Answer these questions about the prayer below.
(a) What covered all the blue once again?
(b) What does the writer say their physical body needs?
(c) What kept ringing during the dinner rush?

=== Text section ===
───

Heavenly Father,
When am I going to have another clear sky? Storm after storm over the last years, I've cried out to you. Every time the storm seems to be coming to an end, it is shortly followed by another one. Just as I thought the sky was finally clearing up, the tiny clouds covered all the blue once again. I'm stuck once again. I broke down in tears today as I saw more clouds forming. My strength is almost gone, how can I carry on? My physical body needs rest. I cried out to you, but I can barely hear your voice now. After all those struggles I've overcome in the last year, I continued to smile and to be thankful. I tried to be a light to all those around me, but now I can't tell whether it's your strength that carried me so far or if I just numbed all the feelings after encountering this repetition of problems. I cried today. I had no control of the tears flowing down my cheeks. I disregarded the environment around me. I was so stressed, I didn't know what else to do. My hands were shaking and every breath I took felt heavy. I was in the middle of one of the busiest dinner rushes I had ever been through and the telephone kept ringing. I called out to you, again and again. I was already short on helping hands, and yet another one was taken away from me. I questioned: did I do something to upset you? Why haven't you done anything to help me? Where are you lord? Why did you send help to us and then suddenly take it away? And then as the rush slowed down.. I looked around me and remembered..

───

=== The data ===

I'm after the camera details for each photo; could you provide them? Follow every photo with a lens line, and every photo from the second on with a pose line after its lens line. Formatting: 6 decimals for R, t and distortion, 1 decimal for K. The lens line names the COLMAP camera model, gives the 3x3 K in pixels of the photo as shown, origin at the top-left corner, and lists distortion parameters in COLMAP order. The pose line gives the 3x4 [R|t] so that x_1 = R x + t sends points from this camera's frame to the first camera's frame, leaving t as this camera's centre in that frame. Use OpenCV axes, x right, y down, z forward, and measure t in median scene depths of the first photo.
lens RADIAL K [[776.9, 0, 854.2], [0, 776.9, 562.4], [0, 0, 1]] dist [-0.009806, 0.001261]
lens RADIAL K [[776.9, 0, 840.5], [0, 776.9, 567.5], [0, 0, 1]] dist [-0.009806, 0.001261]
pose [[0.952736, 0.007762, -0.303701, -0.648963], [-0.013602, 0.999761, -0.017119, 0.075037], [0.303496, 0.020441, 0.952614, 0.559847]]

───

=== Response ===
(a) The tiny clouds.
(b) Rest.
(c) The telephone.